• [TASK ITEM]
Starting with the line where "focal_35mm: 53" appears, print every line through the end of the entries below exactly as it stands, and leave out the pictures.

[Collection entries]
╭──

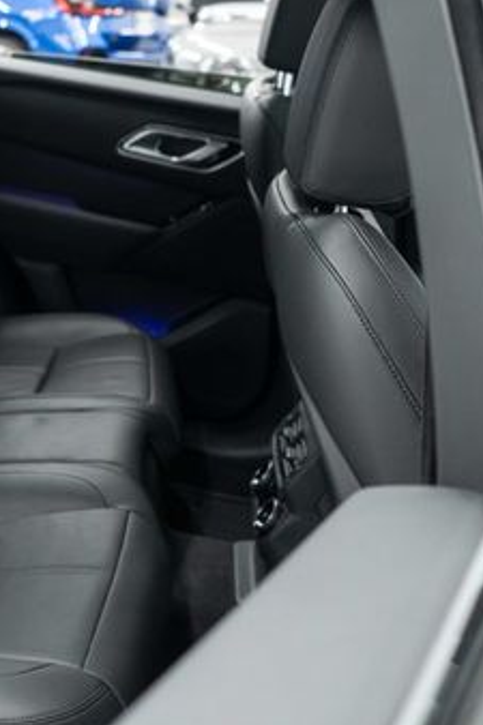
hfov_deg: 23.4
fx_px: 1068
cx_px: -88
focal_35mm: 53
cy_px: 316
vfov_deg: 37.5
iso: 1250
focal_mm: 28
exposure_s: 1/40
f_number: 3.5
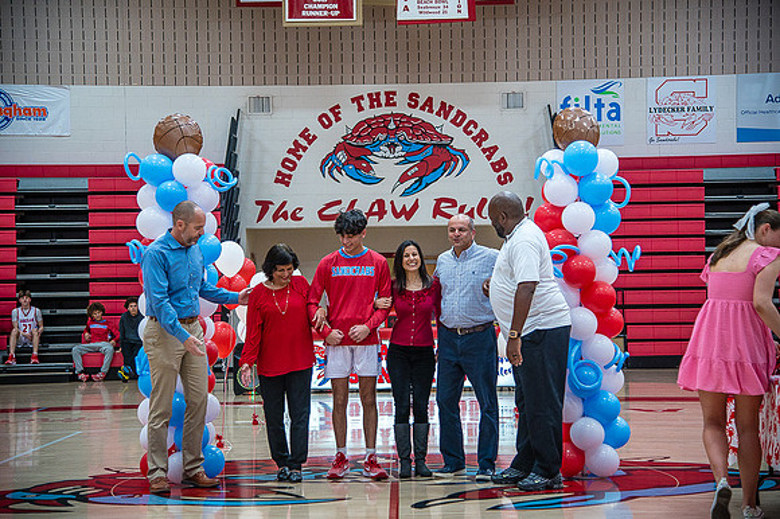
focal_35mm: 66
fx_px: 1429
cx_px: 390
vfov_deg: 20.6
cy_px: 260
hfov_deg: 30.5
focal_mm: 66
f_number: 4
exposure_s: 1/320
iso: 2000
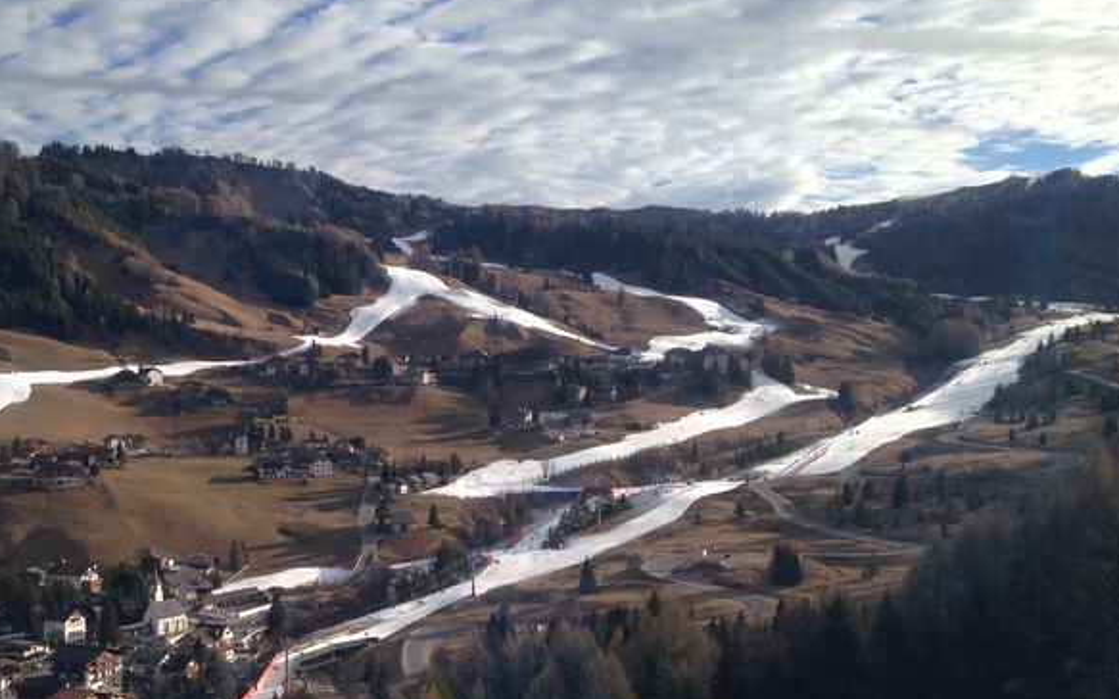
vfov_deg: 26.7
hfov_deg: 41.4
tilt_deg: -2.6
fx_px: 1463
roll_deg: -0.8
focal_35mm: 48
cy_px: 470
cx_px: 395
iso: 50
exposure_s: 1/723
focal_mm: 4.12
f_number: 2.4
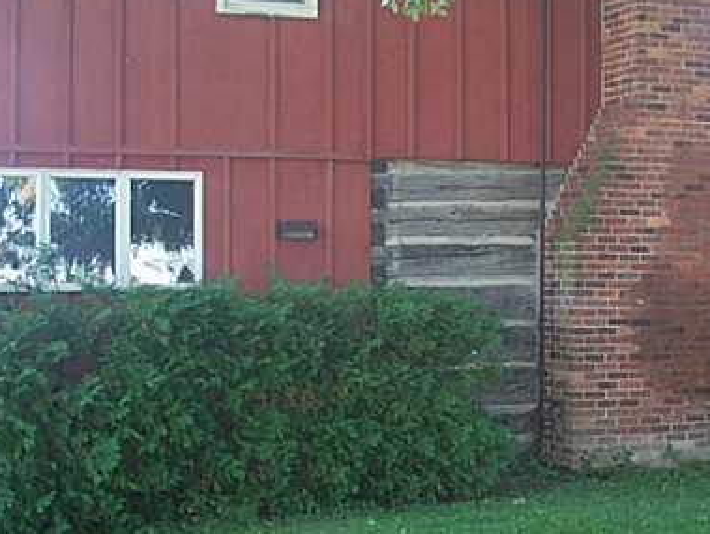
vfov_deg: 18.9
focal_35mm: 78
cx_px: 500
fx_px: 1601
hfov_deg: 24.8
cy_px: 272
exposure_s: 1/60
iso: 125
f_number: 2.8
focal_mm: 7.8
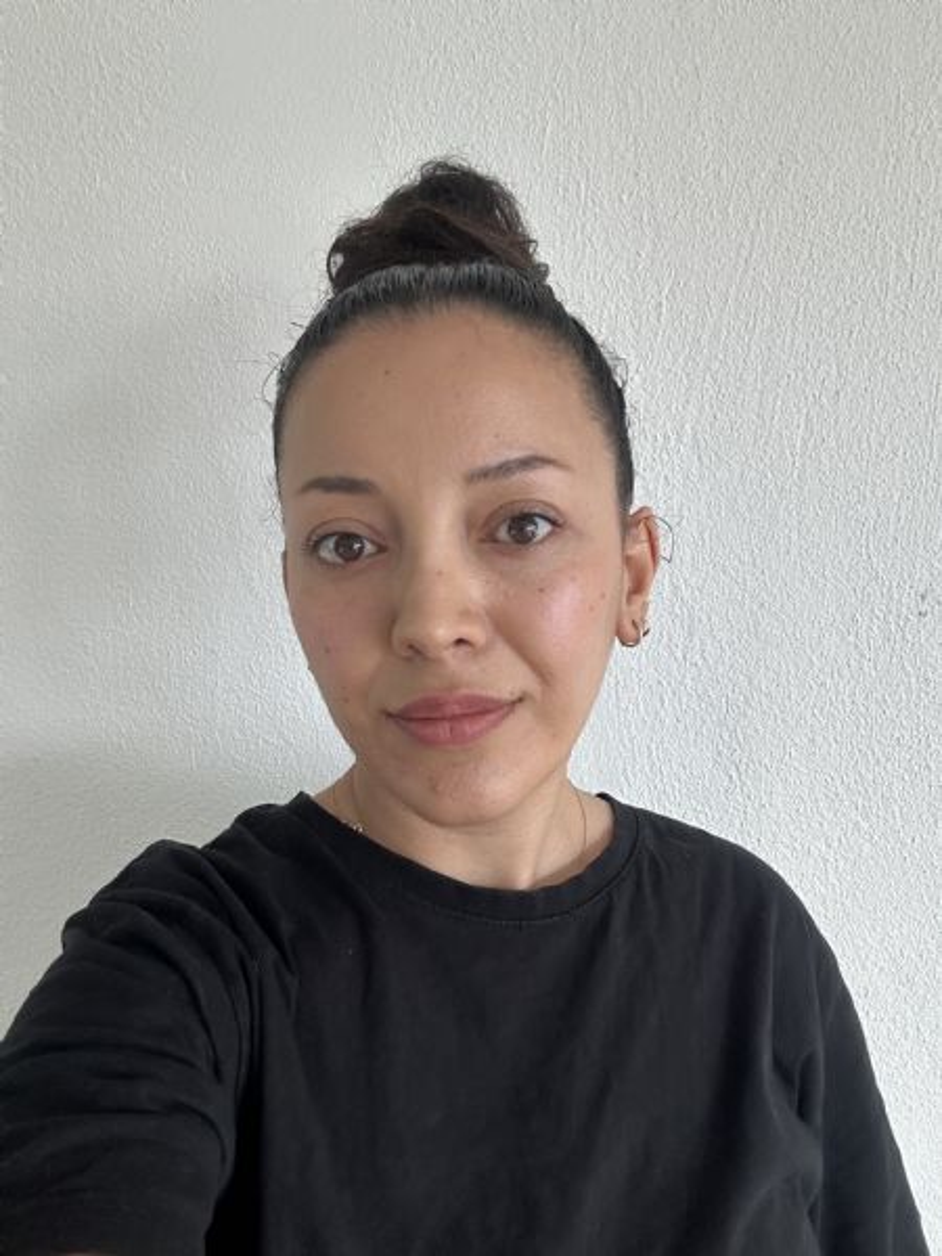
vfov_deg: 60.0
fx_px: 1089
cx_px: 471
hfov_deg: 46.8
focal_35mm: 30
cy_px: 628
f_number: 1.9
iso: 80
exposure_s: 1/66
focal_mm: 2.69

╰──

• [OUTPUT OF THE EXERCISE]
focal_35mm: 53
cy_px: 316
vfov_deg: 37.5
iso: 1250
focal_mm: 28
exposure_s: 1/40
f_number: 3.5
focal_35mm: 66
fx_px: 1429
cx_px: 390
vfov_deg: 20.6
cy_px: 260
hfov_deg: 30.5
focal_mm: 66
f_number: 4
exposure_s: 1/320
iso: 2000
vfov_deg: 26.7
hfov_deg: 41.4
tilt_deg: -2.6
fx_px: 1463
roll_deg: -0.8
focal_35mm: 48
cy_px: 470
cx_px: 395
iso: 50
exposure_s: 1/723
focal_mm: 4.12
f_number: 2.4
vfov_deg: 18.9
focal_35mm: 78
cx_px: 500
fx_px: 1601
hfov_deg: 24.8
cy_px: 272
exposure_s: 1/60
iso: 125
f_number: 2.8
focal_mm: 7.8
vfov_deg: 60.0
fx_px: 1089
cx_px: 471
hfov_deg: 46.8
focal_35mm: 30
cy_px: 628
f_number: 1.9
iso: 80
exposure_s: 1/66
focal_mm: 2.69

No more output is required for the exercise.